Macklemore began echoing through the bunker and Paul tottered back in an ancient-looking costume that looked like it was made of straw and cloth.

‘Shaman’s get-up,’ he shouted over the music. ‘Can’t remember where from.’ He tried to pull me onto my feet. ‘Vibe, dude!’

But my eyes were now kaleidoscopes. I blinked twice but still couldn’t see right. Paul had ten swirling faces and a hundred angry eyes and a thousand tongues and a million arms, and my entire body felt like it was in slow motion, weighed down by an invisible force. All I could do was watch the shaman dance, split into swirling fragments in my mind. He was spinning and lurching and staggering, chanting nonsense in a voice I couldn’t recognize. The scream of a wild animal came out of him. He began to convulse. Puke launched from those thousand tongues.

He stumbled into that aqua water. Went under.

‘Hello?’ I tried to say. ‘Hello?’

He was floating, face down. I waded in but felt like I was going to black out. I fumbled in my pocket for my phone to call someone, anyone, but I dropped the thing and the water swallowed it up.

I dragged him out. He was tinged blue and limp. I wanted to breathe air into his lungs, but which of the ten mouths was the right one? I tried to pick him up, get him on my back, but fell over. I thought about running up to find the guy in the fatigues, but I couldn’t leave Paul alone—I just wanted to hold his hand. So I kept dragging him, dragging that heavy body up that endless spiral, up from the center of the Earth, and the tears and snot dripped off my chin, and I got him as far as the chapel before I knew I couldn’t go on.

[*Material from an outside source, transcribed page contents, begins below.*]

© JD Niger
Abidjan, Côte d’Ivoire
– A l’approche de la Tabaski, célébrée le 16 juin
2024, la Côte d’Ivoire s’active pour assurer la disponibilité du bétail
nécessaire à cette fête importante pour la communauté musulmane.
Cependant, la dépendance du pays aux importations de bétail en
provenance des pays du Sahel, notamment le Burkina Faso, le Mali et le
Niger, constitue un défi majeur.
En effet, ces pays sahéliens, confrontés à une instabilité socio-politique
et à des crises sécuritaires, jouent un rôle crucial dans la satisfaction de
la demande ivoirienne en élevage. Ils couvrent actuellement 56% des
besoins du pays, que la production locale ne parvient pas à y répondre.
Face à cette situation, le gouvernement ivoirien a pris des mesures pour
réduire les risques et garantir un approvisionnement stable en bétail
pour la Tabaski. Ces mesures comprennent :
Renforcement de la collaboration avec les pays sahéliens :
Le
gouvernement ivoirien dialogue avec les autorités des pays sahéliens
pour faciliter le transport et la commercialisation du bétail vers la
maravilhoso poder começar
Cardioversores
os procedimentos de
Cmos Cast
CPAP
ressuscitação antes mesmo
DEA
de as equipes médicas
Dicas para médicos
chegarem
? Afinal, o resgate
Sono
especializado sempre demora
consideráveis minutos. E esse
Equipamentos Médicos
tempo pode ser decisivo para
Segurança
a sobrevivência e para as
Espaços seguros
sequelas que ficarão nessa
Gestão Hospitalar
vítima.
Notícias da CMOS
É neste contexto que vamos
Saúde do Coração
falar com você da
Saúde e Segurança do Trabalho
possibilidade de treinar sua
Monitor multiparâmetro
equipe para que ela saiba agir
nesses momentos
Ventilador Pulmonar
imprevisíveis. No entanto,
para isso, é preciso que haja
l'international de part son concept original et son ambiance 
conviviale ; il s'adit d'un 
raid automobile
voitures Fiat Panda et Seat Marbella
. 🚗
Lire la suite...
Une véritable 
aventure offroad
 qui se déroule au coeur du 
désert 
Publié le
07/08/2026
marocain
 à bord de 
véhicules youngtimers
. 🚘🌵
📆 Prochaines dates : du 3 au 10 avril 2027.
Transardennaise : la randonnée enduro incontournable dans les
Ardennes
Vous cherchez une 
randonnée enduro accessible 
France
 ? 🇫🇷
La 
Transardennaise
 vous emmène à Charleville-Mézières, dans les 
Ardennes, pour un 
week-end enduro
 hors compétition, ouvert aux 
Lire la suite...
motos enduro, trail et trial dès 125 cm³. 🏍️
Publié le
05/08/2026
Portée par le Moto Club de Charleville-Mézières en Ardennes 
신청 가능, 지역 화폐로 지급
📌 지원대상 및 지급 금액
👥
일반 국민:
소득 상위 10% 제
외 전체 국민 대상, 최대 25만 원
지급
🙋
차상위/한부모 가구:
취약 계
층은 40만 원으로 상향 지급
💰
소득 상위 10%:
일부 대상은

I hauled him down the aisle. The carpet was red with yellow dots and the pattern swirled in front of me. I left him slumped against the side of the pew, his head upright and his limbs sprawled.

On my hands and knees, I turned to face the altar. Raised my hands to pray. They were still wet. Fluff from the carpet was stuck to my palms.

In that silence, I begged for Paul to live. I promised that if we made it out, I’d do more meaningful things with my life than writing, like start that groundbreaking poddie on venture capital. Just as I was about to pass out, I raised my eyes to Jesus, who stared down at me through the glass. I searched those big, sad eyes and all I heard Him say was, ‘My child, I thirst for you.’